### [Exercise objective]
Extract every line of the material that holds the string "middle".

─── Entries supplied

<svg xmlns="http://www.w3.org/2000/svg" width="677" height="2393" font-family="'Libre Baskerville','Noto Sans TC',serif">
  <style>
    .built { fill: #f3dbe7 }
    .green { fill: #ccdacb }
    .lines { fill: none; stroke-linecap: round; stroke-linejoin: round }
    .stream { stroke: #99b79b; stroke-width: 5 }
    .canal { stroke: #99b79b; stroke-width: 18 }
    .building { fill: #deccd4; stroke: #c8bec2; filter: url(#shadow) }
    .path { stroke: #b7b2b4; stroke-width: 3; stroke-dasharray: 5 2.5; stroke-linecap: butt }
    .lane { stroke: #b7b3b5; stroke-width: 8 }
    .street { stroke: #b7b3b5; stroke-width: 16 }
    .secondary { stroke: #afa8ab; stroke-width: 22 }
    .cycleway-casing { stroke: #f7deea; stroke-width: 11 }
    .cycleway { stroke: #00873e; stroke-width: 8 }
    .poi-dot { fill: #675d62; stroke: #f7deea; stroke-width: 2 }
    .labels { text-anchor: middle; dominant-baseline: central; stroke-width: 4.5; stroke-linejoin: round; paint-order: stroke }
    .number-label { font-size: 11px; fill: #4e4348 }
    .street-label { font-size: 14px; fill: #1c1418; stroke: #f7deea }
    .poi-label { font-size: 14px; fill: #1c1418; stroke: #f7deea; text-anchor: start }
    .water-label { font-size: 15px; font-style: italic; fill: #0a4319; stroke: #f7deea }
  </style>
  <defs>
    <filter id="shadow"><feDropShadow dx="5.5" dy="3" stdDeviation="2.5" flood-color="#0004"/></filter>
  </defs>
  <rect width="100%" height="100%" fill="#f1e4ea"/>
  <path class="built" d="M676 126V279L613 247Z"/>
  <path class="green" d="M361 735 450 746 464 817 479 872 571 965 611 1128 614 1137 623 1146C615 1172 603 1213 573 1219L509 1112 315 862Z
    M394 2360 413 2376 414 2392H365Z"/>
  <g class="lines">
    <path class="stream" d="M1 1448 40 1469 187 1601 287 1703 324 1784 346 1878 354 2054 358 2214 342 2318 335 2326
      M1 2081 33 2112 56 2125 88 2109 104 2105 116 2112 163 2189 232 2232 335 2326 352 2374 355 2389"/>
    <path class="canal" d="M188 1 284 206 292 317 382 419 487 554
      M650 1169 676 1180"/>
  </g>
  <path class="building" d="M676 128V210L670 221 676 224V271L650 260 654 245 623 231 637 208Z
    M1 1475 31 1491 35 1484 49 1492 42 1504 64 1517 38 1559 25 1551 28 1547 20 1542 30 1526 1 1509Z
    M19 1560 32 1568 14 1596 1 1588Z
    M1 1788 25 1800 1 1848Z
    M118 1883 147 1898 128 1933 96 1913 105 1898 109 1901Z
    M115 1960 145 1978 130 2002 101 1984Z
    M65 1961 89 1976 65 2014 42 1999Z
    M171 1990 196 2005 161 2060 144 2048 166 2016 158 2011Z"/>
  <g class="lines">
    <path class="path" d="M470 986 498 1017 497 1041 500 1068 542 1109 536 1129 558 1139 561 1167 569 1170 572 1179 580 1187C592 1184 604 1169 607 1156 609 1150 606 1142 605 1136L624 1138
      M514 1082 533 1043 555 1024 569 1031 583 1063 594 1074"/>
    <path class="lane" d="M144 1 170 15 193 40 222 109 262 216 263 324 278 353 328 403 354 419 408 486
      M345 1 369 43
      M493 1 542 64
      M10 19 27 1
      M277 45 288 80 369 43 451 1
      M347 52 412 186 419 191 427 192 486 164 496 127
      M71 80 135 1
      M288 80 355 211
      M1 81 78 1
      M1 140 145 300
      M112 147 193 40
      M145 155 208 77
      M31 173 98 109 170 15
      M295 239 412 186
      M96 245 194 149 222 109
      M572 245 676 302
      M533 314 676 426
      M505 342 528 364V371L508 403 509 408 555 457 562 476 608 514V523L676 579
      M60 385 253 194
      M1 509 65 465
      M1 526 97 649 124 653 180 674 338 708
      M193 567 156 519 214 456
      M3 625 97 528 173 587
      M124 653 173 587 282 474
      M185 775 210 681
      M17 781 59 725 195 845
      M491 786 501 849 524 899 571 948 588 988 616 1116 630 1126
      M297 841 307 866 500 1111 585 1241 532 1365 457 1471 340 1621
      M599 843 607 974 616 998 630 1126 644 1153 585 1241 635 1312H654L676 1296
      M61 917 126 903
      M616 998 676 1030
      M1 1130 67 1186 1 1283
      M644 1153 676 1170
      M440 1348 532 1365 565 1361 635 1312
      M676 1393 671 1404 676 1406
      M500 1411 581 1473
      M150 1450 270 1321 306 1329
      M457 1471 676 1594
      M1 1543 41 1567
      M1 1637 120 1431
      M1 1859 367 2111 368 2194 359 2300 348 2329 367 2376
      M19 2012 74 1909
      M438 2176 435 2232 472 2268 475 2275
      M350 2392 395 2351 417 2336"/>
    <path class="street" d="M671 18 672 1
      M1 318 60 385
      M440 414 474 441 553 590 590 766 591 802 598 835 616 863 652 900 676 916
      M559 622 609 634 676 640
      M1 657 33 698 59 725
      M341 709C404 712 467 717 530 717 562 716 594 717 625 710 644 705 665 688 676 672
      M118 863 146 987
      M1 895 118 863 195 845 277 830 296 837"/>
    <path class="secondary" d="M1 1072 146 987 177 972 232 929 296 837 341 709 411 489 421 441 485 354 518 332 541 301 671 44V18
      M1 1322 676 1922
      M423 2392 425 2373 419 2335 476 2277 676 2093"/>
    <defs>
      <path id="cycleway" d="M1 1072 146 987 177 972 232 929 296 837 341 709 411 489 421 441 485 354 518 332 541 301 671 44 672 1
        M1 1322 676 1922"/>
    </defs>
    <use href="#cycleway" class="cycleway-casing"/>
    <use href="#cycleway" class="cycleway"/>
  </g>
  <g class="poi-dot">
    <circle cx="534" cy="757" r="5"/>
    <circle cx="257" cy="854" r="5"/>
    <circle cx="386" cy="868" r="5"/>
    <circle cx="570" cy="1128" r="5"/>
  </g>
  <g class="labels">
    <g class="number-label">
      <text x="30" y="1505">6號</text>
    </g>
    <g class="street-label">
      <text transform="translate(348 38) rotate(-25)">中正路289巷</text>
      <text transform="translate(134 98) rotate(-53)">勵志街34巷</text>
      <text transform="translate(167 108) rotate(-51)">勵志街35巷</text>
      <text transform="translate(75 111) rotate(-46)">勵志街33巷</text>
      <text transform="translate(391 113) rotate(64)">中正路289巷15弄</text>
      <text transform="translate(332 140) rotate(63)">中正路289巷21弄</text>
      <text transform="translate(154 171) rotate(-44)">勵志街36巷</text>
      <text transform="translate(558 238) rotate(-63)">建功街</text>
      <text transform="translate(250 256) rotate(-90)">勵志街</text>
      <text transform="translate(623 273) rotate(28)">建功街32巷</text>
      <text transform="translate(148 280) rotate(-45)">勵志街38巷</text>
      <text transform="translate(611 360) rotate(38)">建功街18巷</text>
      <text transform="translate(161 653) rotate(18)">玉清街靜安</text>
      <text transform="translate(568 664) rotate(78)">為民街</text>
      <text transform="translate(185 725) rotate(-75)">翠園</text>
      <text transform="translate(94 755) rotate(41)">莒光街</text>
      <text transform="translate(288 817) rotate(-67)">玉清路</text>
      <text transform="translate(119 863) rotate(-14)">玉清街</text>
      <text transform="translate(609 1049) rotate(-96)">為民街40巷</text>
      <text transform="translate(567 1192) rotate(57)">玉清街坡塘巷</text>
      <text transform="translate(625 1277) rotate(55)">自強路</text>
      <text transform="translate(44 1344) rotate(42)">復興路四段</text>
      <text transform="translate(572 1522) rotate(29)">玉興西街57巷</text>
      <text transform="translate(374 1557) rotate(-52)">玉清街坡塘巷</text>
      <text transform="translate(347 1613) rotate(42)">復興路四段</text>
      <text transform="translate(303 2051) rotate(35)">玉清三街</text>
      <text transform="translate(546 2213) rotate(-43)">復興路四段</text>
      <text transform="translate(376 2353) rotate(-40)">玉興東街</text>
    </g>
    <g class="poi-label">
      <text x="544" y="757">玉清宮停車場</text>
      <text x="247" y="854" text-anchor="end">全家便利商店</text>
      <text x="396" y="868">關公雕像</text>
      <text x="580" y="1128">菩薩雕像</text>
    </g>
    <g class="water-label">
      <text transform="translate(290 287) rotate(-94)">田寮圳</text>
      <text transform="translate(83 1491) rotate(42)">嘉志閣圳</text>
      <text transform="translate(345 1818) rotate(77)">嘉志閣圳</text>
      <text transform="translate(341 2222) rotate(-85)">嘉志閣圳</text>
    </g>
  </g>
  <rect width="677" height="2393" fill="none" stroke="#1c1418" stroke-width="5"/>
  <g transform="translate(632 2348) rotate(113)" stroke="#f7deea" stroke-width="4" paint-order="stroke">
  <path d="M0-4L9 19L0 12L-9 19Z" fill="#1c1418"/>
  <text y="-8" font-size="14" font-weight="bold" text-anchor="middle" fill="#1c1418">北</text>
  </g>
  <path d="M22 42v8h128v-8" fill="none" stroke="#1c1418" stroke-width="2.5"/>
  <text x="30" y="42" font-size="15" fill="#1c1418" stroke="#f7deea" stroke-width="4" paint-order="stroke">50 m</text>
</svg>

──────

### [Response]
    .labels { text-anchor: middle; dominant-baseline: central; stroke-width: 4.5; stroke-linejoin: round; paint-order: stroke }
  <text y="-8" font-size="14" font-weight="bold" text-anchor="middle" fill="#1c1418">北</text>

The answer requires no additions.